* [Exercise requirements] Leave every picture out, and retype all the remaining records exactly.

(Beginning of Input records)

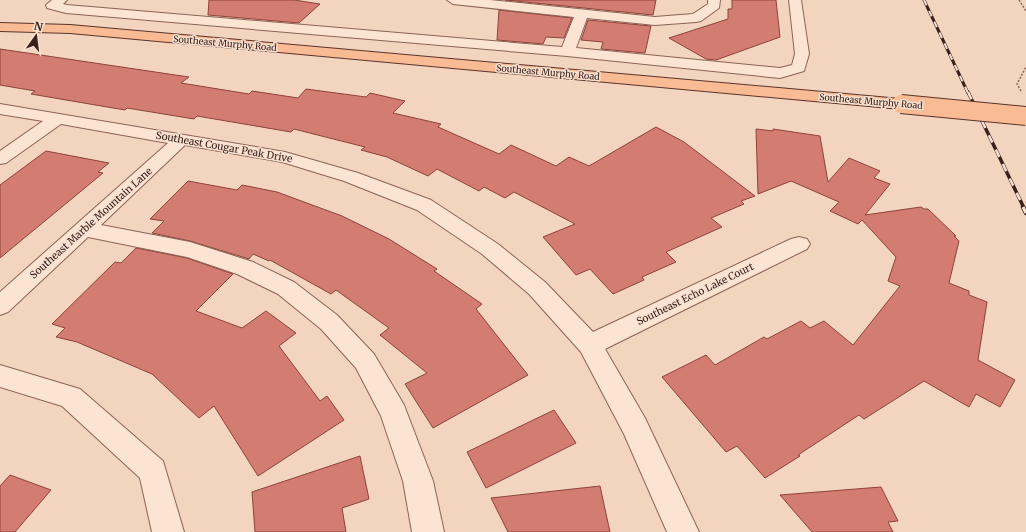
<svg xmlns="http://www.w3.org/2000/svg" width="1026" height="532" viewBox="0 0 1026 532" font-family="Merriweather,serif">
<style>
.building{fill:#d37d72;stroke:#8e4239}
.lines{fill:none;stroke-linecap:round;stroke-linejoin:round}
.minor-casing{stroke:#8c6356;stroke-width:2}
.major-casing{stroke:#5a332b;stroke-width:2}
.path{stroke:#8c6356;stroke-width:1.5;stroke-dasharray:2 1.5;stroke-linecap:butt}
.minor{fill:#fce4d3;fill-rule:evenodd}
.major{fill:#f9bb93;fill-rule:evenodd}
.rail-far2-casing{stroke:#3b211c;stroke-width:3}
.rail-far1-casing{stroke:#3b211c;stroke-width:3.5}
.rail-casing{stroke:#3b211c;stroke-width:4.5}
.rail-far2{stroke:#f8e1d0;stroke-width:2;stroke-dasharray:6;stroke-linecap:butt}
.rail-far1{stroke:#f8e1d0;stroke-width:2.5;stroke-dasharray:8;stroke-linecap:butt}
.rail{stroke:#f8e1d0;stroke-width:3;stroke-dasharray:9;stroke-linecap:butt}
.major-bridge-casing{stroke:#5a332b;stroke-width:20;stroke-linecap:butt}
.major-bridge{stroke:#f9bb93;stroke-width:18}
.labels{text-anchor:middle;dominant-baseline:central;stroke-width:3;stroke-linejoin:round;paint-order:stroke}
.far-street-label{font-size:9px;fill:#3b211c;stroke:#f8e1d0}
.street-label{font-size:10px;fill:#3b211c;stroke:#f8e1d0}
</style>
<rect width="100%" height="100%" fill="#f2d4bf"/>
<path class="building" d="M209,0H294L320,4L299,23L208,15Z
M505,0H656L653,15Z
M732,0H776L780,37L716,60L706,59L669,38L728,19V9H732Z
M499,10L572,18L564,38L546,37L543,44L497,40Z
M588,20L651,26L645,53L601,49L603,42L581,40Z
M0,49L189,77L181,83L249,94L252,91L298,98L306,89L366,97L370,93L405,101L393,113L441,124L438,127L499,154L511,145L556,166L569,157L589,166L656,127L684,142L755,196L741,201L744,204L711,218L722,227L666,252L676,262L642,277L644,280L613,294L590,269L576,275L543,237L575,224L514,192L505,198L484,187L479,191L437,169L428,176L387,157L361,150L365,147L294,129L291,132L197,116L194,119L127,108L125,110L31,94L35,91L0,85Z
M756,129L773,131V129L820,136L828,182L849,158L880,171L874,178L890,184L865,215L921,207L924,209H928L956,236H954L959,241L949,283L969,291V295L987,302L978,360L1015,380L1000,407L976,394L969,407L924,381L864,419L859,415L798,455L800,456L765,478L737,446L726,452L662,377L706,355L715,365L764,337L767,339L801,321L810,328L824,321L853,345L900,286L888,281L896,257L862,220L858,224L830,211L839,202L791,181L758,194Z
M46,151L109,163L98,172L103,173L0,258V185Z
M188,181L237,190L242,185L277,192L342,216L389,239L437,269L434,271L482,304L476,309L528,375L433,428L405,384L427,373L380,335L389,328L336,290L331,294L270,260L269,261L253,254L249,259L190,241L152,233L164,221L150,219Z
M136,248L187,258L233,274L196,311L242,328L266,311L296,333L279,346L320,401L327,396L344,420L258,476L214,406L199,418L152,374L77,342L56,337L65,328L52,324L115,262L121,263Z
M554,410L576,443L486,488L467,452Z
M360,456L369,499L342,508L346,532H255L252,492Z
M10,475L51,490L15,532H0V486Z
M600,486L610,532H508L491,498Z
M881,487L898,521L888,522L893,532H812L780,495Z"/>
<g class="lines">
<defs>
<path id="minor" d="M52,0H67L63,4L67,5L562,47L574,17L453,4L447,0H490L655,17L693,14L708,4V0H720L719,8L701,21L696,22L655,25L587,18L576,48L780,68L792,65L795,54L789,0H801L809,54L804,71L780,78L567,56L66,13L47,8L46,5Z
M0,104L285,152L358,173L431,200L498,244L545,282L593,332L791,239L799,237L807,239L810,244L807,249L605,349L645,418L699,532H667L624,434L581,352L529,294L482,254L417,210L344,181L282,162L185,145L101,225L190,242L253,262L294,282L337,315L374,354L404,405L433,481L444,532H412L403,481L381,416L356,368L321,329L278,294L237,274L187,257L88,237L8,312L0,315V292L168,143L61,124L6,163L0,164V151L43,121L0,114Z
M0,365L80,389L163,461L184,532H152L140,478L62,406L0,387Z"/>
<path id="major" d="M0,23L70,25L901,99L907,101L909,104L907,107L901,109L70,33L0,31Z"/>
</defs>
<use href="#minor" class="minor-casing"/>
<use href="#major" class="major-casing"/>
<path class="path" d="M1019,0L1026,11
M1021,91L1017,84L1026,67"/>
<use href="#minor" class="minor"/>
<use href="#major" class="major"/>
<defs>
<path id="rail-far2" d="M924,0L968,93"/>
<path id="rail-far1" d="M968,92L1024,208"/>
<path id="rail" d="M1023,207L1026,213"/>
</defs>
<use href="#rail-far2" class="rail-far2-casing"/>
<use href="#rail-far1" class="rail-far1-casing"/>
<use href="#rail" class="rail-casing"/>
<use href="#rail-far2" class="rail-far2"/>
<use href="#rail-far1" class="rail-far1"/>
<use href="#rail" class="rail"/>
<defs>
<path id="major-bridge" d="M901,104L1026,116"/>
</defs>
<use href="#major-bridge" class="major-bridge-casing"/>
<use href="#major-bridge" class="major-bridge"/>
</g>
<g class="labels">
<g class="far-street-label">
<text transform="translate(225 43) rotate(5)">Southeast Murphy Road</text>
<text transform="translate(548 72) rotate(5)">Southeast Murphy Road</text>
<text transform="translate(871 101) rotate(5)">Southeast Murphy Road</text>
</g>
<g class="street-label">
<text transform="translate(224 147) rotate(10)">Southeast Cougar Peak Drive</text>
<text transform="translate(91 223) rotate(-42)">Southeast Marble Mountain Lane</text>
<text transform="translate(695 294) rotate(-26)">Southeast Echo Lake Court</text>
</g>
</g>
<g transform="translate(36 36) rotate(14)" stroke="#f8e1d0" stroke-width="3" paint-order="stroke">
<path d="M0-3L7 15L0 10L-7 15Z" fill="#3b211c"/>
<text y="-6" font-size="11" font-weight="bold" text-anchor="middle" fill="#3b211c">N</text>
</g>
</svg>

(End of Input records)

* [Your solution]
<svg xmlns="http://www.w3.org/2000/svg" width="1026" height="532" viewBox="0 0 1026 532" font-family="Merriweather,serif">
<style>
.building{fill:#d37d72;stroke:#8e4239}
.lines{fill:none;stroke-linecap:round;stroke-linejoin:round}
.minor-casing{stroke:#8c6356;stroke-width:2}
.major-casing{stroke:#5a332b;stroke-width:2}
.path{stroke:#8c6356;stroke-width:1.5;stroke-dasharray:2 1.5;stroke-linecap:butt}
.minor{fill:#fce4d3;fill-rule:evenodd}
.major{fill:#f9bb93;fill-rule:evenodd}
.rail-far2-casing{stroke:#3b211c;stroke-width:3}
.rail-far1-casing{stroke:#3b211c;stroke-width:3.5}
.rail-casing{stroke:#3b211c;stroke-width:4.5}
.rail-far2{stroke:#f8e1d0;stroke-width:2;stroke-dasharray:6;stroke-linecap:butt}
.rail-far1{stroke:#f8e1d0;stroke-width:2.5;stroke-dasharray:8;stroke-linecap:butt}
.rail{stroke:#f8e1d0;stroke-width:3;stroke-dasharray:9;stroke-linecap:butt}
.major-bridge-casing{stroke:#5a332b;stroke-width:20;stroke-linecap:butt}
.major-bridge{stroke:#f9bb93;stroke-width:18}
.labels{text-anchor:middle;dominant-baseline:central;stroke-width:3;stroke-linejoin:round;paint-order:stroke}
.far-street-label{font-size:9px;fill:#3b211c;stroke:#f8e1d0}
.street-label{font-size:10px;fill:#3b211c;stroke:#f8e1d0}
</style>
<rect width="100%" height="100%" fill="#f2d4bf"/>
<path class="building" d="M209,0H294L320,4L299,23L208,15Z
M505,0H656L653,15Z
M732,0H776L780,37L716,60L706,59L669,38L728,19V9H732Z
M499,10L572,18L564,38L546,37L543,44L497,40Z
M588,20L651,26L645,53L601,49L603,42L581,40Z
M0,49L189,77L181,83L249,94L252,91L298,98L306,89L366,97L370,93L405,101L393,113L441,124L438,127L499,154L511,145L556,166L569,157L589,166L656,127L684,142L755,196L741,201L744,204L711,218L722,227L666,252L676,262L642,277L644,280L613,294L590,269L576,275L543,237L575,224L514,192L505,198L484,187L479,191L437,169L428,176L387,157L361,150L365,147L294,129L291,132L197,116L194,119L127,108L125,110L31,94L35,91L0,85Z
M756,129L773,131V129L820,136L828,182L849,158L880,171L874,178L890,184L865,215L921,207L924,209H928L956,236H954L959,241L949,283L969,291V295L987,302L978,360L1015,380L1000,407L976,394L969,407L924,381L864,419L859,415L798,455L800,456L765,478L737,446L726,452L662,377L706,355L715,365L764,337L767,339L801,321L810,328L824,321L853,345L900,286L888,281L896,257L862,220L858,224L830,211L839,202L791,181L758,194Z
M46,151L109,163L98,172L103,173L0,258V185Z
M188,181L237,190L242,185L277,192L342,216L389,239L437,269L434,271L482,304L476,309L528,375L433,428L405,384L427,373L380,335L389,328L336,290L331,294L270,260L269,261L253,254L249,259L190,241L152,233L164,221L150,219Z
M136,248L187,258L233,274L196,311L242,328L266,311L296,333L279,346L320,401L327,396L344,420L258,476L214,406L199,418L152,374L77,342L56,337L65,328L52,324L115,262L121,263Z
M554,410L576,443L486,488L467,452Z
M360,456L369,499L342,508L346,532H255L252,492Z
M10,475L51,490L15,532H0V486Z
M600,486L610,532H508L491,498Z
M881,487L898,521L888,522L893,532H812L780,495Z"/>
<g class="lines">
<defs>
<path id="minor" d="M52,0H67L63,4L67,5L562,47L574,17L453,4L447,0H490L655,17L693,14L708,4V0H720L719,8L701,21L696,22L655,25L587,18L576,48L780,68L792,65L795,54L789,0H801L809,54L804,71L780,78L567,56L66,13L47,8L46,5Z
M0,104L285,152L358,173L431,200L498,244L545,282L593,332L791,239L799,237L807,239L810,244L807,249L605,349L645,418L699,532H667L624,434L581,352L529,294L482,254L417,210L344,181L282,162L185,145L101,225L190,242L253,262L294,282L337,315L374,354L404,405L433,481L444,532H412L403,481L381,416L356,368L321,329L278,294L237,274L187,257L88,237L8,312L0,315V292L168,143L61,124L6,163L0,164V151L43,121L0,114Z
M0,365L80,389L163,461L184,532H152L140,478L62,406L0,387Z"/>
<path id="major" d="M0,23L70,25L901,99L907,101L909,104L907,107L901,109L70,33L0,31Z"/>
</defs>
<use href="#minor" class="minor-casing"/>
<use href="#major" class="major-casing"/>
<path class="path" d="M1019,0L1026,11
M1021,91L1017,84L1026,67"/>
<use href="#minor" class="minor"/>
<use href="#major" class="major"/>
<defs>
<path id="rail-far2" d="M924,0L968,93"/>
<path id="rail-far1" d="M968,92L1024,208"/>
<path id="rail" d="M1023,207L1026,213"/>
</defs>
<use href="#rail-far2" class="rail-far2-casing"/>
<use href="#rail-far1" class="rail-far1-casing"/>
<use href="#rail" class="rail-casing"/>
<use href="#rail-far2" class="rail-far2"/>
<use href="#rail-far1" class="rail-far1"/>
<use href="#rail" class="rail"/>
<defs>
<path id="major-bridge" d="M901,104L1026,116"/>
</defs>
<use href="#major-bridge" class="major-bridge-casing"/>
<use href="#major-bridge" class="major-bridge"/>
</g>
<g class="labels">
<g class="far-street-label">
<text transform="translate(225 43) rotate(5)">Southeast Murphy Road</text>
<text transform="translate(548 72) rotate(5)">Southeast Murphy Road</text>
<text transform="translate(871 101) rotate(5)">Southeast Murphy Road</text>
</g>
<g class="street-label">
<text transform="translate(224 147) rotate(10)">Southeast Cougar Peak Drive</text>
<text transform="translate(91 223) rotate(-42)">Southeast Marble Mountain Lane</text>
<text transform="translate(695 294) rotate(-26)">Southeast Echo Lake Court</text>
</g>
</g>
<g transform="translate(36 36) rotate(14)" stroke="#f8e1d0" stroke-width="3" paint-order="stroke">
<path d="M0-3L7 15L0 10L-7 15Z" fill="#3b211c"/>
<text y="-6" font-size="11" font-weight="bold" text-anchor="middle" fill="#3b211c">N</text>
</g>
</svg>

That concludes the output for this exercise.